Unlike in the case of an unexpected simply reply from a structured
server (where we never over-read, and can therefore commit b31e7bac
can merely fail the command with EPROTO and successfully move on to
the next server reply), in this case we really do have to move to
DEAD: in addition to having already read the 16 or 20 bytes that the
server sent in its (short) reply for this command, we may have already
read the initial bytes of the server's next reply, but we have no way
to push those extra bytes back onto our read stream for parsing on our
next pass through the state machine.
---
 generator/states-reply.c | 18 +++++++++++++++++-
 1 file changed, 17 insertions(+), 1 deletion(-)

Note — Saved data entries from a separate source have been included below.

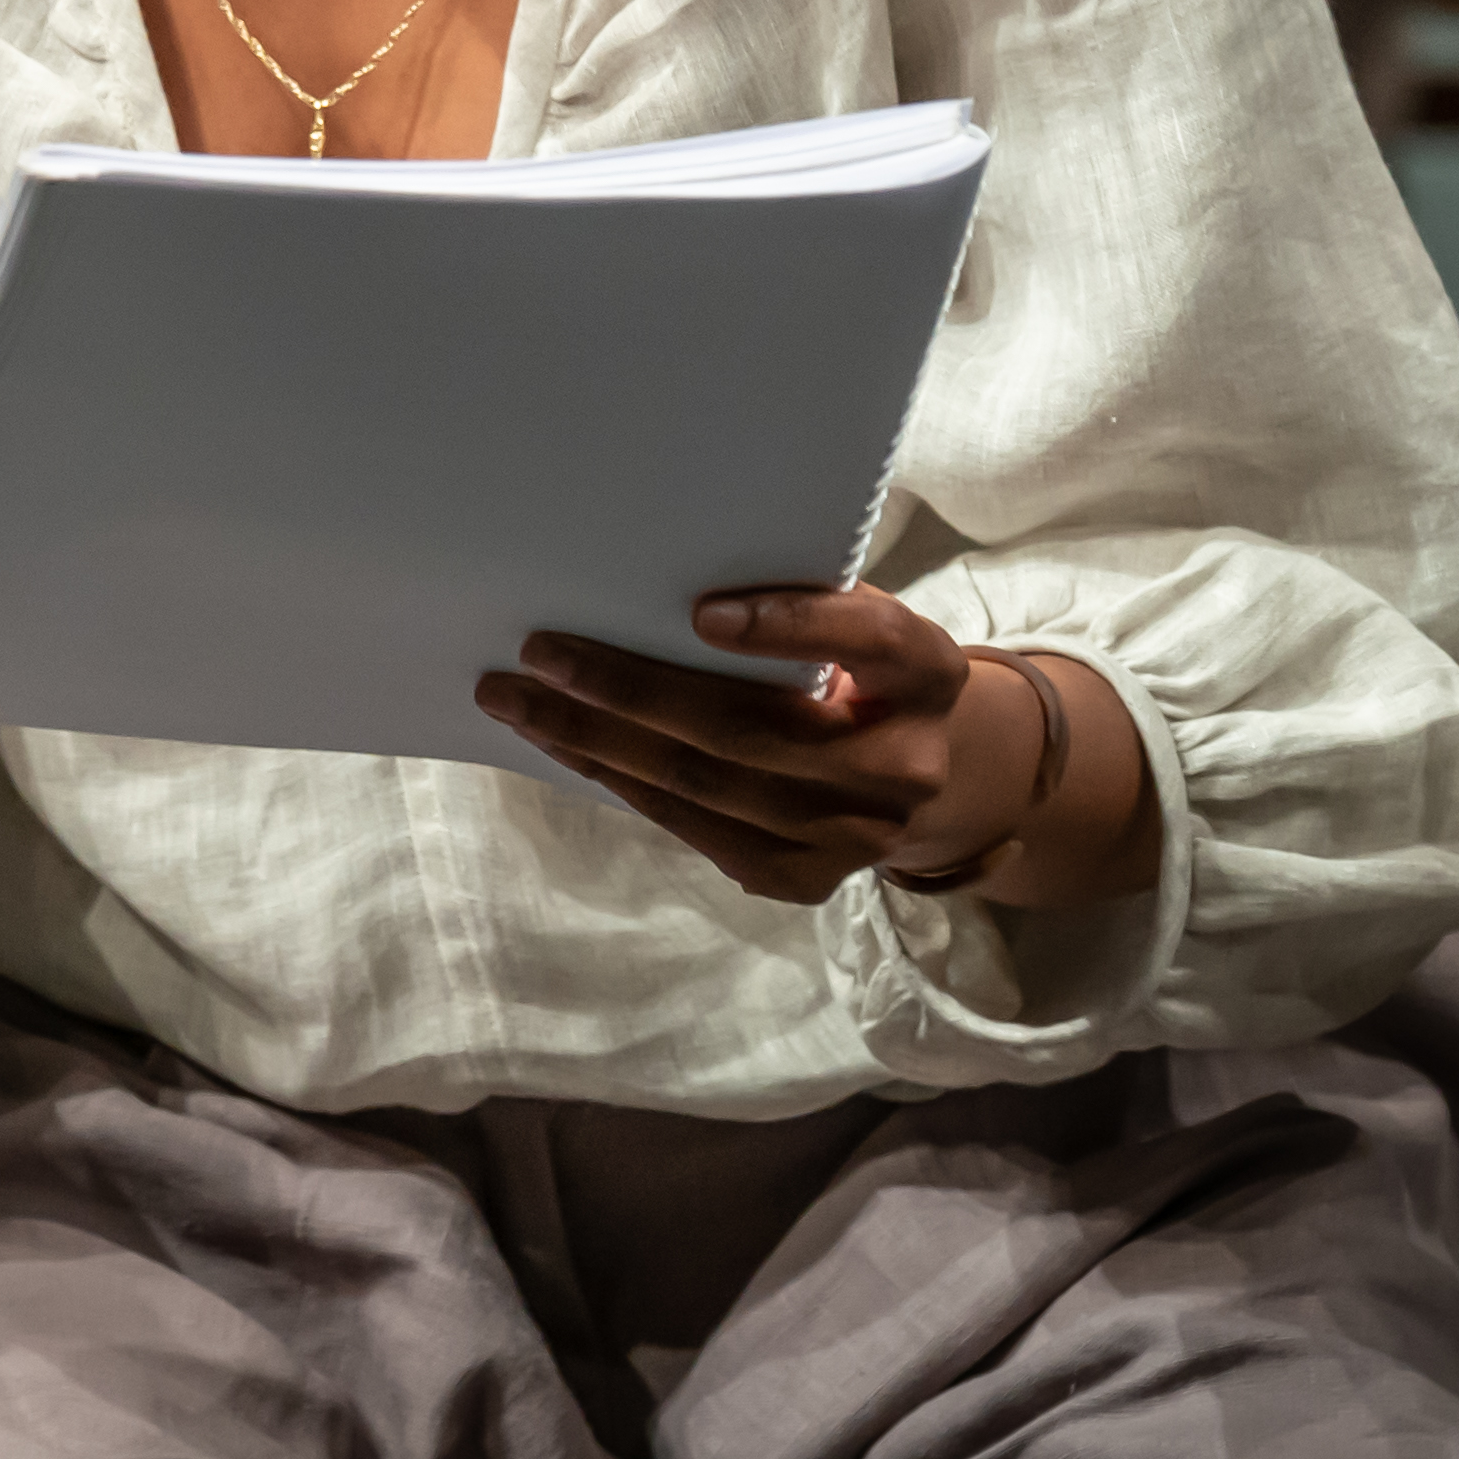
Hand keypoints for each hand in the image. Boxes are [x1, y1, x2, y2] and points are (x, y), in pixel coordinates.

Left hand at [477, 585, 1139, 910]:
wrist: (940, 776)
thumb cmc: (870, 672)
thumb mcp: (865, 622)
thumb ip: (800, 601)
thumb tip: (662, 579)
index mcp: (924, 671)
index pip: (863, 637)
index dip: (786, 626)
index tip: (702, 611)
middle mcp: (899, 764)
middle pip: (747, 729)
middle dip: (628, 691)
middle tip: (540, 653)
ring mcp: (852, 836)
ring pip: (704, 788)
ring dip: (596, 743)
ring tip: (518, 700)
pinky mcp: (803, 879)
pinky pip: (695, 829)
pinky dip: (621, 784)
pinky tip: (565, 747)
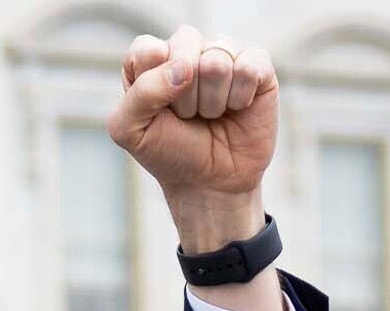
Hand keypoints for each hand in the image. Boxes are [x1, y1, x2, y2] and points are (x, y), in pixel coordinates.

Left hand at [107, 27, 278, 248]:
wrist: (210, 184)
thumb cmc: (168, 153)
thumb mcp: (131, 131)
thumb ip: (141, 93)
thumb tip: (185, 67)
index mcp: (150, 60)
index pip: (147, 48)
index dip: (152, 84)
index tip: (157, 112)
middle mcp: (187, 50)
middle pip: (184, 48)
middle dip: (184, 96)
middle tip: (188, 117)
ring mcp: (223, 55)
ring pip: (216, 60)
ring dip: (212, 102)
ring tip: (211, 115)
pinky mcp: (257, 67)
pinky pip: (249, 67)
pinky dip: (240, 98)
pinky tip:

diff --git a/generator/states-reply.c b/generator/states-reply.c
index dde23b39..e89e9019 100644
--- a/generator/states-reply.c
+++ b/generator/states-reply.c
@@ -109,7 +109,23 @@  REPLY.START:
  REPLY.RECV_REPLY:
   switch (recv_into_rbuf (h)) {
   case -1: SET_NEXT_STATE (%.DEAD); return 0;
-  case 1: SET_NEXT_STATE (%.READY); return 0;
+  case 1: SET_NEXT_STATE (%.READY);
+    /* Special case: if we have a short read, but got at least far
+     * enough to decode the magic number, we can check if the server
+     * is matching our expectations. This lets us avoid deadlocking if
+     * a buggy server sends only 16 bytes of a simple reply, and is
+     * waiting for our next command, while we are blocked waiting for
+     * the server to send 32 bytes of an extended reply.
+     */
+    if (h->extended_headers &&
+        (char *) h->rbuf >= (char *) &h->sbuf.reply.hdr.extended.flags) {
+      uint32_t magic = be32toh (h->sbuf.reply.hdr.extended.magic);
+      if (magic != NBD_EXTENDED_REPLY_MAGIC) {
+        SET_NEXT_STATE (%.DEAD); /* We've probably lost synchronization. */
+        set_error (0, "invalid or unexpected reply magic 0x%" PRIx32, magic);
+      }
+    }
+    return 0;
   case 0: SET_NEXT_STATE (%CHECK_SIMPLE_OR_STRUCTURED_REPLY);
   }
   return 0;